** Directive **
Pull out every line below that contains the word "family" and list those lines in their original order.

====== Data shown ======

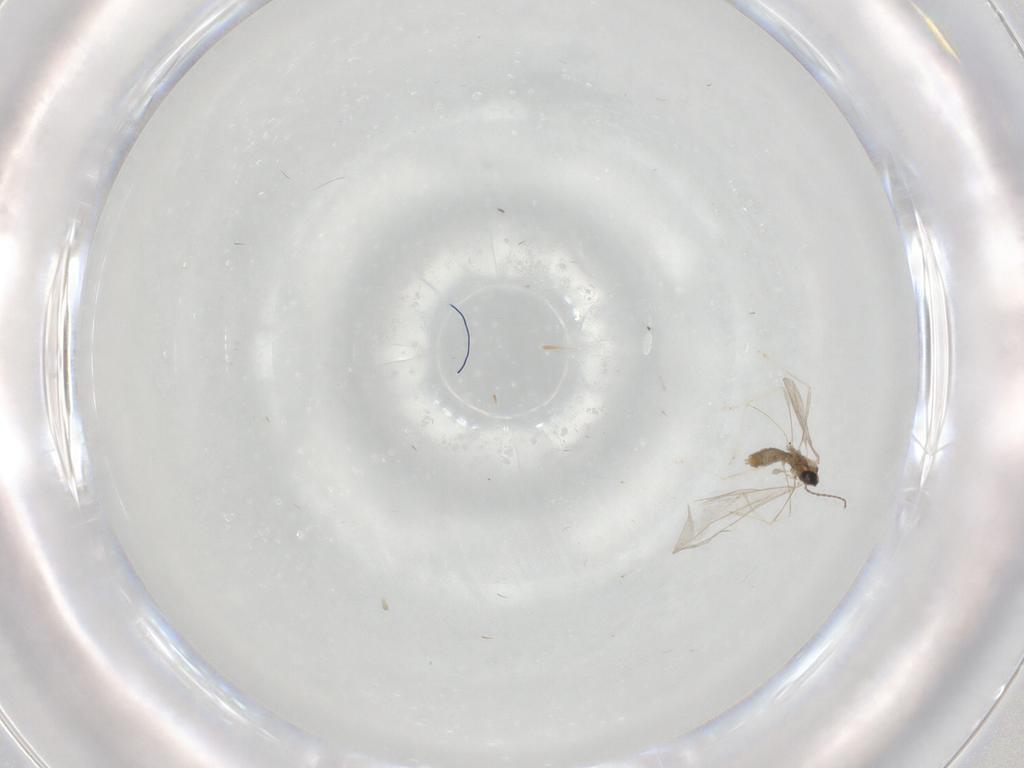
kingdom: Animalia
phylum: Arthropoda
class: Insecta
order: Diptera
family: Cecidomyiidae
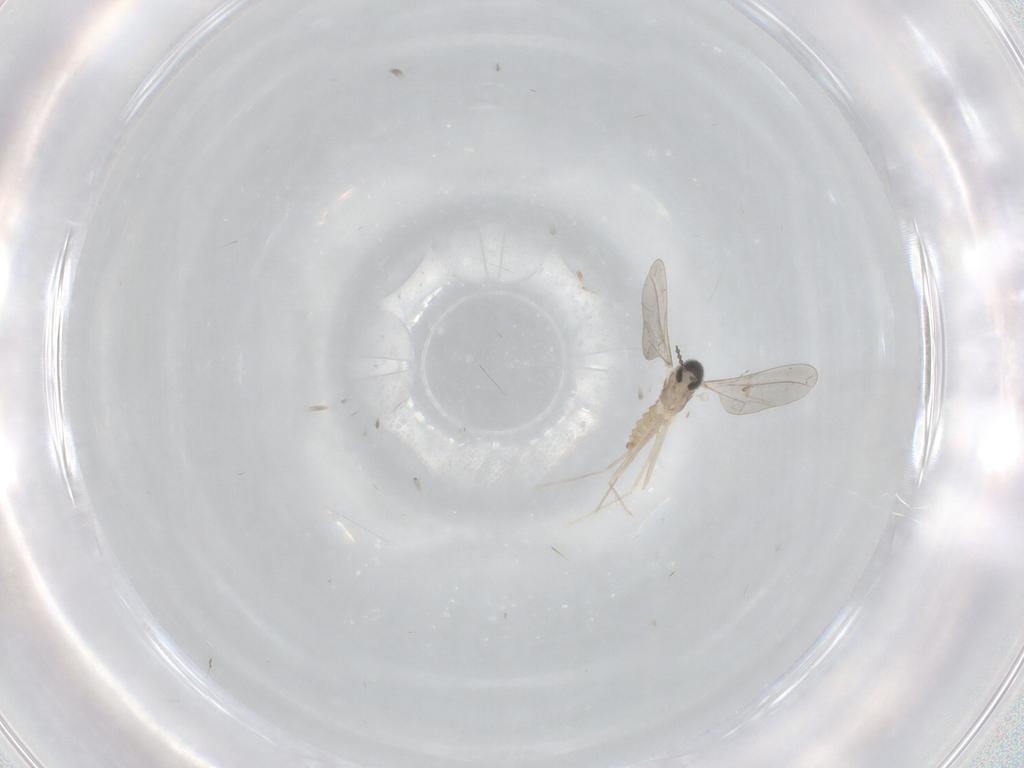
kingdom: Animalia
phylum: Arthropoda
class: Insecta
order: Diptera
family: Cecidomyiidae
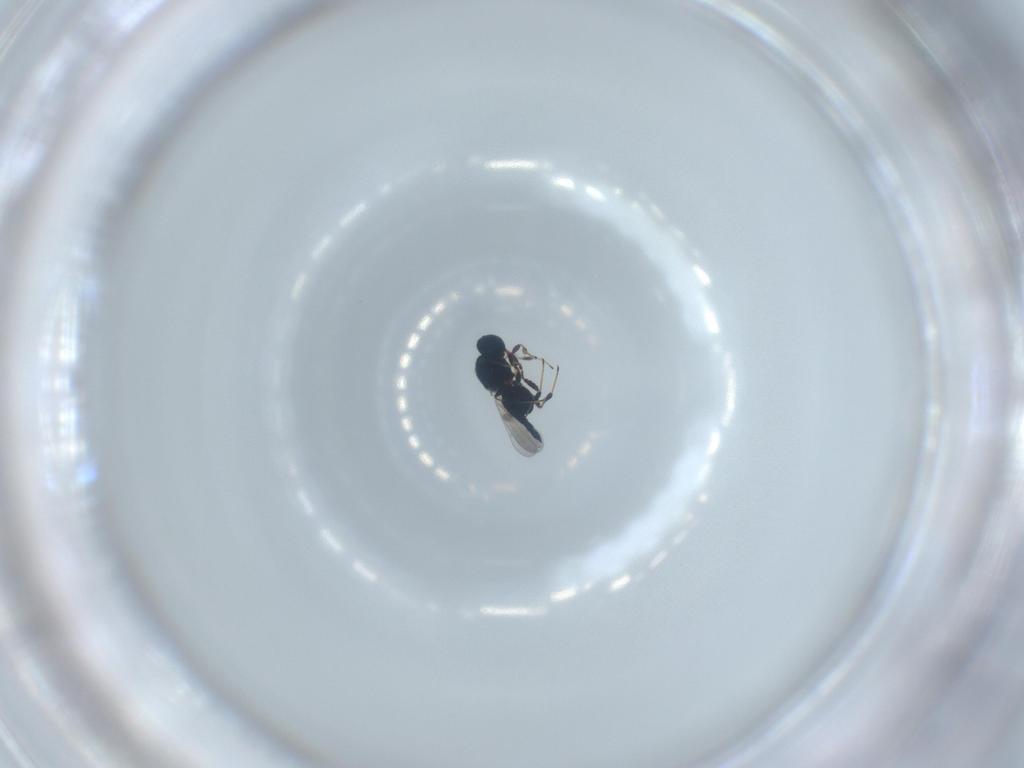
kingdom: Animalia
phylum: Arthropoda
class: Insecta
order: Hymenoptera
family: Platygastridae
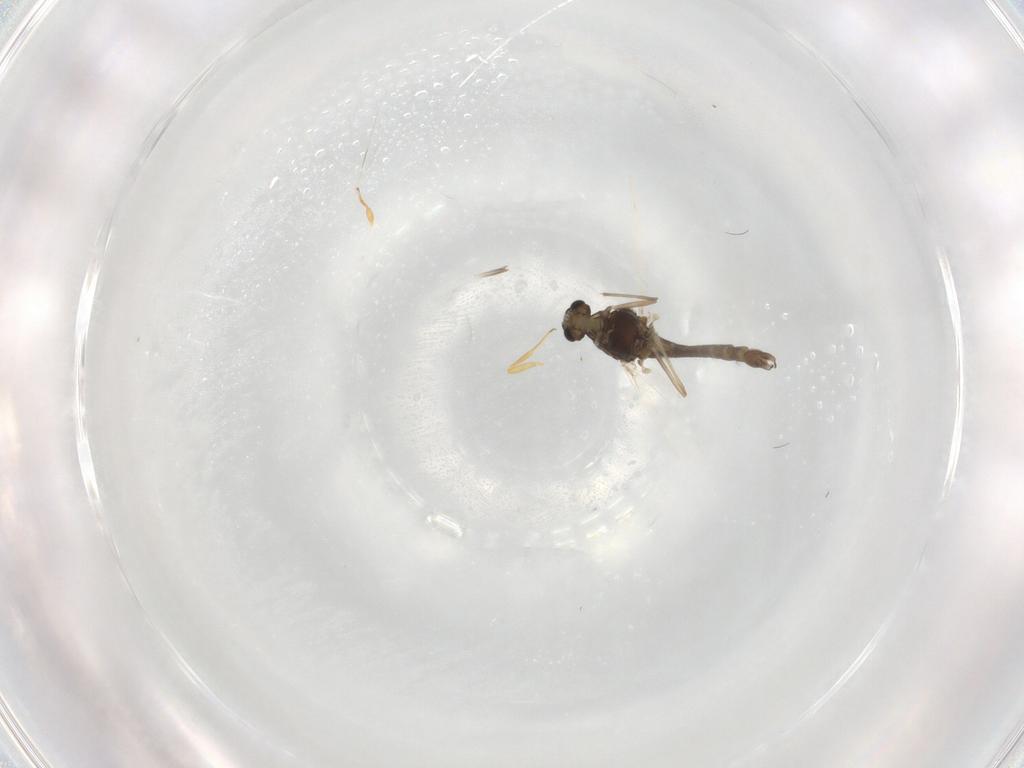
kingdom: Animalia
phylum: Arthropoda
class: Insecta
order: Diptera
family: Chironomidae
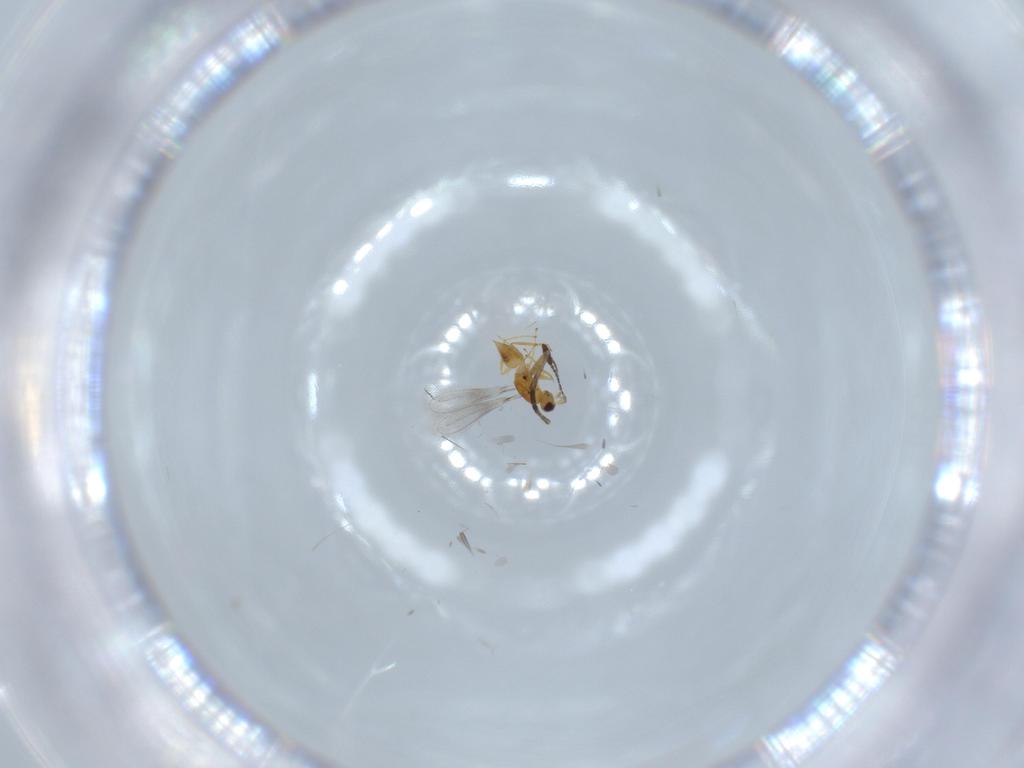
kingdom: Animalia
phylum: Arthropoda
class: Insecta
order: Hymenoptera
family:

======

** Expected answer **
family: Cecidomyiidae
family: Cecidomyiidae
family: Platygastridae
family: Chironomidae
family:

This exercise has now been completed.